» Action item: Write the entries below out again exactly; any picture in them stays out.

Records from a collection:
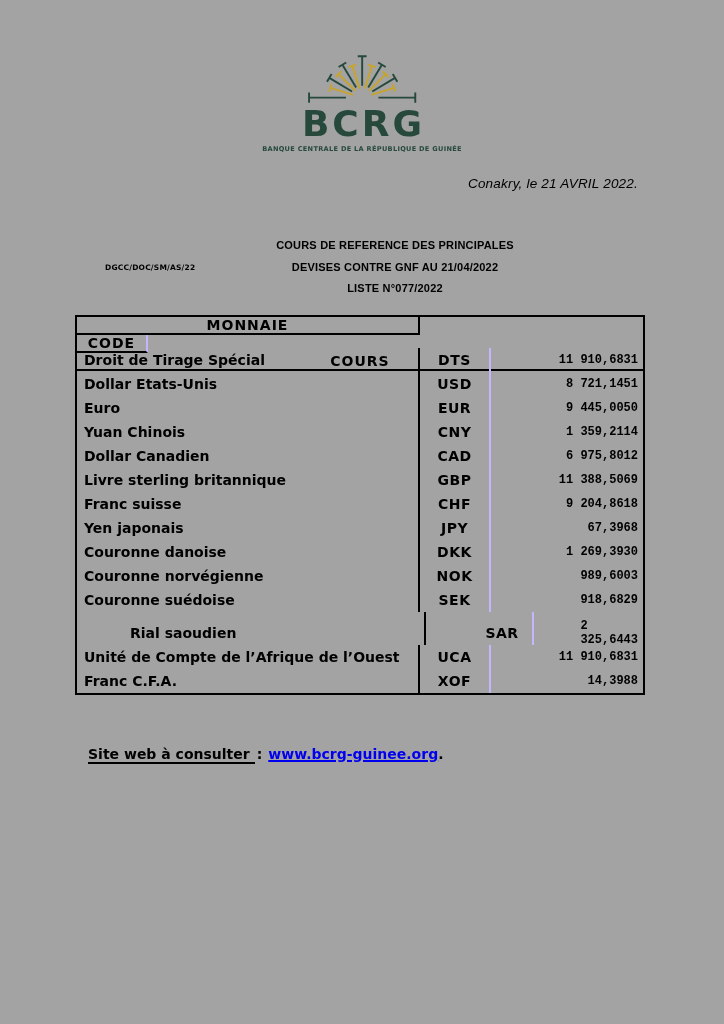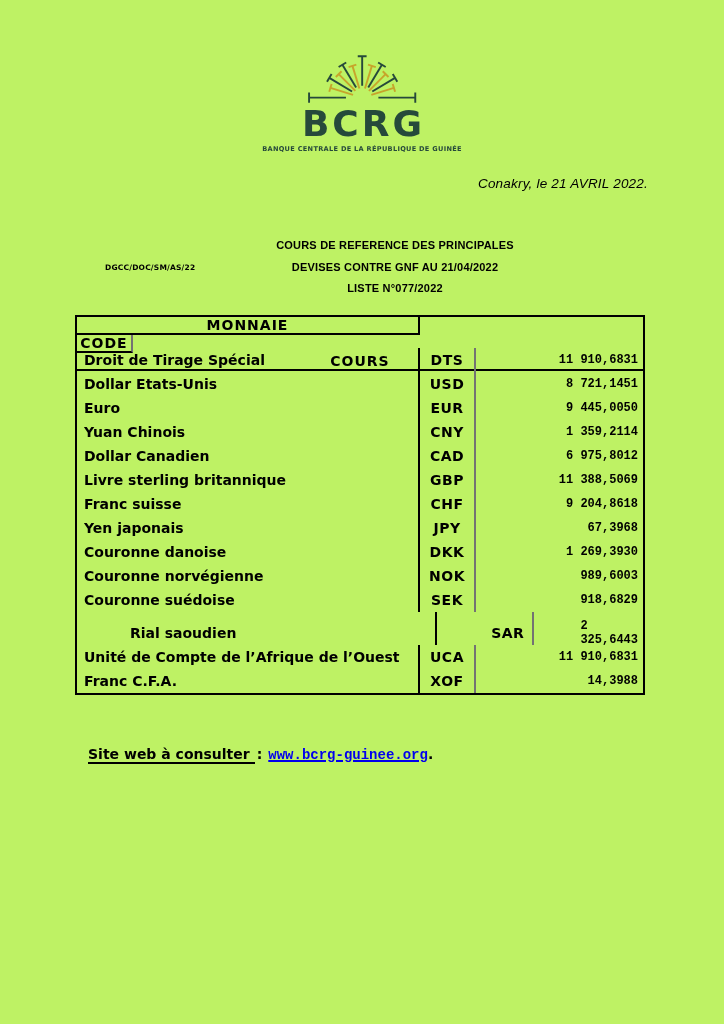--- a/index.html
+++ b/index.html
@@ -1,20 +1,20 @@
 <!DOCTYPE html>
 <html><head>
 <meta charset="utf-8">
 <style>
   html,body{margin:0;padding:0;background:#e8e8e8;}
   .page{
     position:relative;
     width:724px;height:1024px;
     margin:0 auto;
-    background:#bef264;
+    background:#a3a3a3;
     font-family:"Liberation Sans",sans-serif;
     color:#000;
     overflow:hidden;
   }
 
   
   .logo{
     position:absolute;top:46px;left:50%;transform:translateX(-50%);
     display:flex;flex-direction:column;align-items:center;
   }
@@ -25,21 +25,21 @@
     letter-spacing:3px;margin-left:3px;
   }
   .logo-tagline{
     font-family:"DejaVu Sans",sans-serif;
     font-weight:bold;font-size:6.6px;letter-spacing:0.3px;
     margin-top:2px;white-space:nowrap;
   }
 
   
   .date-line{
-    position:absolute;top:176px;right:76px;
+    position:absolute;top:176px;right:86px;
     font-style:italic;font-size:13.5px;letter-spacing:0.2px;
   }
 
   
   .ref{
     position:absolute;top:263px;left:105px;
     font-family:"DejaVu Sans",sans-serif;
     font-weight:bold;font-size:7.5px;letter-spacing:0.2px;
   }
   .title{
@@ -53,21 +53,21 @@
     position:absolute;top:315px;left:75px;width:570px;
     border:2px solid #000;box-sizing:border-box;
     font-family:"DejaVu Sans",sans-serif;font-weight:bold;
   }
   .trow{display:flex;height:24px;}
   .trow.header{height:31px;flex-direction:column;}
   .trow.row-gap{height:33px;}
   .trow.row-gap .tcell{padding-top:9px;margin-left:46px;}
   .tcell{display:flex;align-items:center;box-sizing:border-box;}
   .tcell.c-name{width:343px;border-right:2px solid #000;padding-left:7px;font-size:14px;}
-  .tcell.c-code{width:56px;border-right:2px solid #737373;justify-content:center;font-size:14px;letter-spacing:0.5px;}
+  .tcell.c-code{width:71px;border-right:2px solid #c4b5fd;justify-content:center;font-size:14px;letter-spacing:0.5px;}
   .tcell.c-rate{
     flex:1;justify-content:flex-end;padding-right:5px;
     font-family:Liberation Mono, monospace;font-size:12px;
   }
   .trow.header .tcell{border-bottom:2px solid #000;justify-content:center;padding:0;font-size:14px;letter-spacing:1px;}
   .trow.header .tcell.c-rate{font-family:"DejaVu Sans",sans-serif;font-size:14px;}
 
   
   .footer{
     position:absolute;top:746px;left:88px;
@@ -201,17 +201,17 @@
     <div class="trow">
       <div class="tcell c-name">Franc C.F.A.</div>
       <div class="tcell c-code">XOF</div>
       <div class="tcell c-rate">14,3988</div>
     </div>
   </div>
 
   <div class="footer">
     <span class="site-label">Site web à consulter</span>
     <span class="sep">:</span>
-    <a class="site-link" style="color: rgb(0, 0, 238); font-family: Liberation Mono, monospace;">www.bcrg-guinee.org</a>
+    <a class="site-link" style="color: rgb(0, 0, 238);">www.bcrg-guinee.org</a>
     <span>.</span>
   </div>
 
 </div>
 
 </body></html>

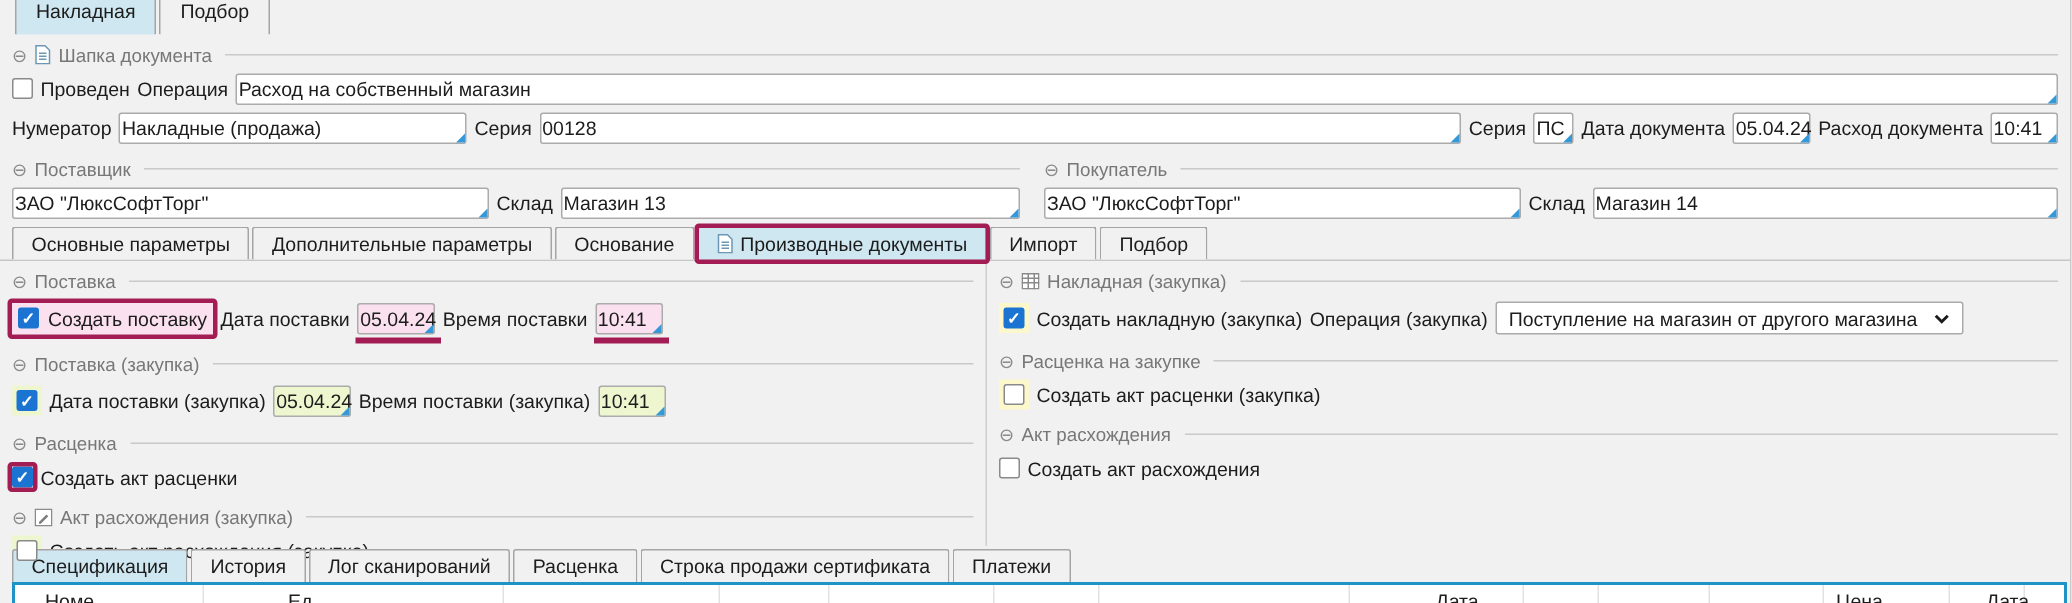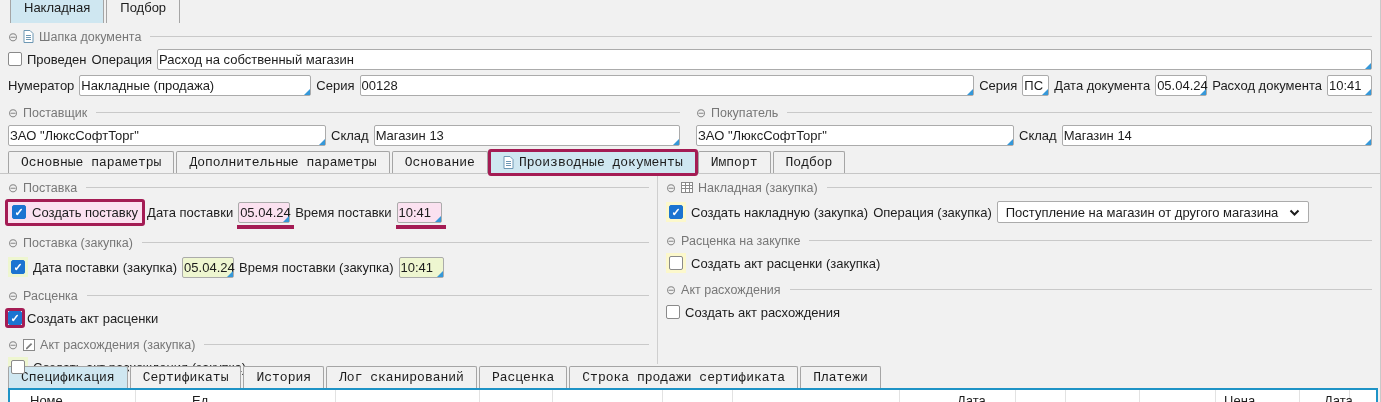--- a/index.html
+++ b/index.html
@@ -9,21 +9,21 @@
          border-right:1px solid #c9c9c9; overflow:hidden; font-size:13px; color:#1c1c1c; }
 
   
   .toptabs { display:flex; align-items:flex-end; gap:2px; height:23px; padding-left:10px; }
   .ttab { height:33px; padding:0 13px; display:flex; align-items:center;
           background:#f1f1f1; border:1px solid #a5a5a5; border-bottom:none;
           border-radius:2px 2px 0 0; cursor:default; }
   .ttab.active { background:var(--active-tab-bg,#cfe7f1); }
 
   .tabbar { display:flex; align-items:flex-end; gap:2px; height:25px; padding-left:8px;
-            border-bottom:1px solid #c6c6c6;font-family:Liberation Mono, monospace; }
+            border-bottom:1px solid #c6c6c6; }
   .ptab { height:22px; padding:0 12px; display:flex; align-items:center; gap:5px;
           background:#f1f1f1; border:1px solid #a5a5a5; border-bottom:none;
           border-radius:2px 2px 0 0; white-space:nowrap; }
   .ptab.active { background:var(--active-tab-bg,#cfe7f1); }
 
   
   .grp { display:flex; align-items:center; gap:5px; height:15px; margin-top:6px;
          padding-left:8px; color:#777; font-size:12.5px; white-space:nowrap; }
   .collapse { font-size:12px; color:#8a8a8a; line-height:1; }
   .gline { flex:1; height:1px; background:#c9c9c9; margin:0 8px 0 4px; }
@@ -316,21 +316,20 @@
       </div>
       <div class="row">
         <span class="cb"></span>
         <span class="lbl">Создать акт расхождения</span>
       </div>
     </div>
   </div>
 
   <div class="tabbar" style="height:24px;border-bottom:none">
     <div class="ptab active">Спецификация</div>
-    <div class="ptab">Сертификаты</div>
     <div class="ptab">История</div>
     <div class="ptab">Лог сканирований</div>
     <div class="ptab">Расценка</div>
     <div class="ptab">Строка продажи сертификата</div>
     <div class="ptab">Платежи</div>
   </div>
 
   <div class="spec-table">
     <div class="vsep" style="left:125px"></div>
     <div class="vsep" style="left:325px"></div>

» Exercise solution:
--- a/index.html
+++ b/index.html
@@ -1,20 +1,20 @@
 <!DOCTYPE html>
 <html><head>
 <meta charset="utf-8">
 <style>
   html,body{margin:0;padding:0;background:#e8e8e8;}
   .page{
     position:relative;
     width:724px;height:1024px;
     margin:0 auto;
-    background:#bef264;
+    background:#a3a3a3;
     font-family:"Liberation Sans",sans-serif;
     color:#000;
     overflow:hidden;
   }
 
   
   .logo{
     position:absolute;top:46px;left:50%;transform:translateX(-50%);
     display:flex;flex-direction:column;align-items:center;
   }
@@ -25,21 +25,21 @@
     letter-spacing:3px;margin-left:3px;
   }
   .logo-tagline{
     font-family:"DejaVu Sans",sans-serif;
     font-weight:bold;font-size:6.6px;letter-spacing:0.3px;
     margin-top:2px;white-space:nowrap;
   }
 
   
   .date-line{
-    position:absolute;top:176px;right:76px;
+    position:absolute;top:176px;right:86px;
     font-style:italic;font-size:13.5px;letter-spacing:0.2px;
   }
 
   
   .ref{
     position:absolute;top:263px;left:105px;
     font-family:"DejaVu Sans",sans-serif;
     font-weight:bold;font-size:7.5px;letter-spacing:0.2px;
   }
   .title{
@@ -53,21 +53,21 @@
     position:absolute;top:315px;left:75px;width:570px;
     border:2px solid #000;box-sizing:border-box;
     font-family:"DejaVu Sans",sans-serif;font-weight:bold;
   }
   .trow{display:flex;height:24px;}
   .trow.header{height:31px;flex-direction:column;}
   .trow.row-gap{height:33px;}
   .trow.row-gap .tcell{padding-top:9px;margin-left:46px;}
   .tcell{display:flex;align-items:center;box-sizing:border-box;}
   .tcell.c-name{width:343px;border-right:2px solid #000;padding-left:7px;font-size:14px;}
-  .tcell.c-code{width:56px;border-right:2px solid #737373;justify-content:center;font-size:14px;letter-spacing:0.5px;}
+  .tcell.c-code{width:71px;border-right:2px solid #c4b5fd;justify-content:center;font-size:14px;letter-spacing:0.5px;}
   .tcell.c-rate{
     flex:1;justify-content:flex-end;padding-right:5px;
     font-family:Liberation Mono, monospace;font-size:12px;
   }
   .trow.header .tcell{border-bottom:2px solid #000;justify-content:center;padding:0;font-size:14px;letter-spacing:1px;}
   .trow.header .tcell.c-rate{font-family:"DejaVu Sans",sans-serif;font-size:14px;}
 
   
   .footer{
     position:absolute;top:746px;left:88px;
@@ -201,17 +201,17 @@
     <div class="trow">
       <div class="tcell c-name">Franc C.F.A.</div>
       <div class="tcell c-code">XOF</div>
       <div class="tcell c-rate">14,3988</div>
     </div>
   </div>
 
   <div class="footer">
     <span class="site-label">Site web à consulter</span>
     <span class="sep">:</span>
-    <a class="site-link" style="color: rgb(0, 0, 238); font-family: Liberation Mono, monospace;">www.bcrg-guinee.org</a>
+    <a class="site-link" style="color: rgb(0, 0, 238);">www.bcrg-guinee.org</a>
     <span>.</span>
   </div>
 
 </div>
 
 </body></html>

--- a/index.html
+++ b/index.html
@@ -9,21 +9,21 @@
          border-right:1px solid #c9c9c9; overflow:hidden; font-size:13px; color:#1c1c1c; }
 
   
   .toptabs { display:flex; align-items:flex-end; gap:2px; height:23px; padding-left:10px; }
   .ttab { height:33px; padding:0 13px; display:flex; align-items:center;
           background:#f1f1f1; border:1px solid #a5a5a5; border-bottom:none;
           border-radius:2px 2px 0 0; cursor:default; }
   .ttab.active { background:var(--active-tab-bg,#cfe7f1); }
 
   .tabbar { display:flex; align-items:flex-end; gap:2px; height:25px; padding-left:8px;
-            border-bottom:1px solid #c6c6c6;font-family:Liberation Mono, monospace; }
+            border-bottom:1px solid #c6c6c6; }
   .ptab { height:22px; padding:0 12px; display:flex; align-items:center; gap:5px;
           background:#f1f1f1; border:1px solid #a5a5a5; border-bottom:none;
           border-radius:2px 2px 0 0; white-space:nowrap; }
   .ptab.active { background:var(--active-tab-bg,#cfe7f1); }
 
   
   .grp { display:flex; align-items:center; gap:5px; height:15px; margin-top:6px;
          padding-left:8px; color:#777; font-size:12.5px; white-space:nowrap; }
   .collapse { font-size:12px; color:#8a8a8a; line-height:1; }
   .gline { flex:1; height:1px; background:#c9c9c9; margin:0 8px 0 4px; }
@@ -316,21 +316,20 @@
       </div>
       <div class="row">
         <span class="cb"></span>
         <span class="lbl">Создать акт расхождения</span>
       </div>
     </div>
   </div>
 
   <div class="tabbar" style="height:24px;border-bottom:none">
     <div class="ptab active">Спецификация</div>
-    <div class="ptab">Сертификаты</div>
     <div class="ptab">История</div>
     <div class="ptab">Лог сканирований</div>
     <div class="ptab">Расценка</div>
     <div class="ptab">Строка продажи сертификата</div>
     <div class="ptab">Платежи</div>
   </div>
 
   <div class="spec-table">
     <div class="vsep" style="left:125px"></div>
     <div class="vsep" style="left:325px"></div>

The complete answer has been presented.